-------- Source material --------
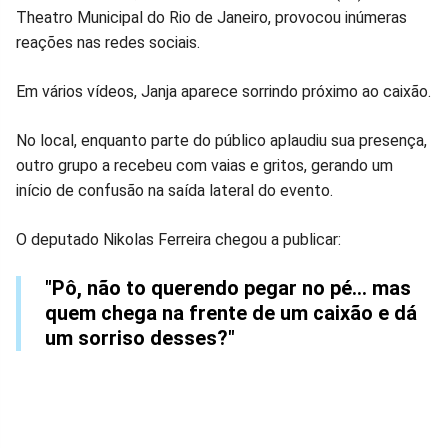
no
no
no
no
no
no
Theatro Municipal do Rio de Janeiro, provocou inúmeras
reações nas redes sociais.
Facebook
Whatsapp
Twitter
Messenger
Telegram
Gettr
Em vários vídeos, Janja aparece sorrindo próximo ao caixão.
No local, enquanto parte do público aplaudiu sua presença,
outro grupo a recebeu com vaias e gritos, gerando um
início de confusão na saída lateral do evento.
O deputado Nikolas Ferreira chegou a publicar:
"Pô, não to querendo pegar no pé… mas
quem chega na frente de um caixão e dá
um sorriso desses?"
--------
-------- Source material --------
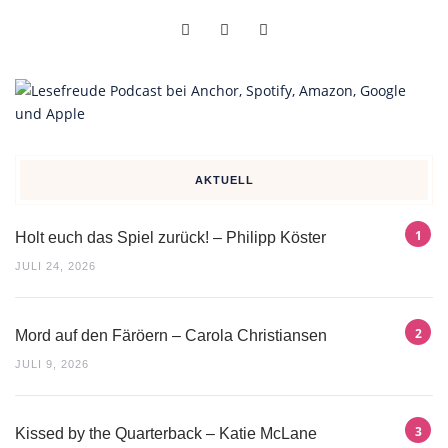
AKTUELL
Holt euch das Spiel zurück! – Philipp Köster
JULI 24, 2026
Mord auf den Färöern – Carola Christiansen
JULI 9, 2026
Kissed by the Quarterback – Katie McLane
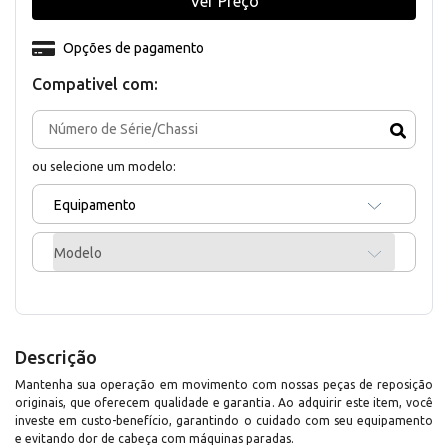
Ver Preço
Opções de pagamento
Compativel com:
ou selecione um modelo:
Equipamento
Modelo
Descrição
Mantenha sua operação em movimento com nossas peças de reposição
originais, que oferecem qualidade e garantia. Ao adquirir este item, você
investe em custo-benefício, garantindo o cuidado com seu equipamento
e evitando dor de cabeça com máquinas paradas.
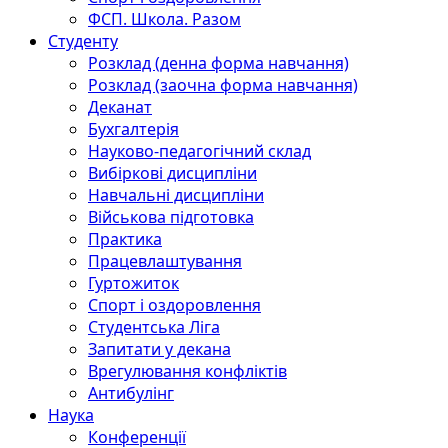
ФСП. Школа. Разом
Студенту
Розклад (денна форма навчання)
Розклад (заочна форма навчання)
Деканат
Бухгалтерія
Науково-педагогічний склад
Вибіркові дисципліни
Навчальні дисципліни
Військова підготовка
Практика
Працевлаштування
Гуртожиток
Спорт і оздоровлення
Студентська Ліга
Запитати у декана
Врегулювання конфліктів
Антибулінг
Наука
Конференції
--------
Change "Деканат" to "Дирекція" in the lines starting at "ФСП. Школа. Разом" and ending at "Конференції", and give those lines again with nothing else altered.

**Task result:**
ФСП. Школа. Разом
Студенту
Розклад (денна форма навчання)
Розклад (заочна форма навчання)
Дирекція
Бухгалтерія
Науково-педагогічний склад
Вибіркові дисципліни
Навчальні дисципліни
Військова підготовка
Практика
Працевлаштування
Гуртожиток
Спорт і оздоровлення
Студентська Ліга
Запитати у декана
Врегулювання конфліктів
Антибулінг
Наука
Конференції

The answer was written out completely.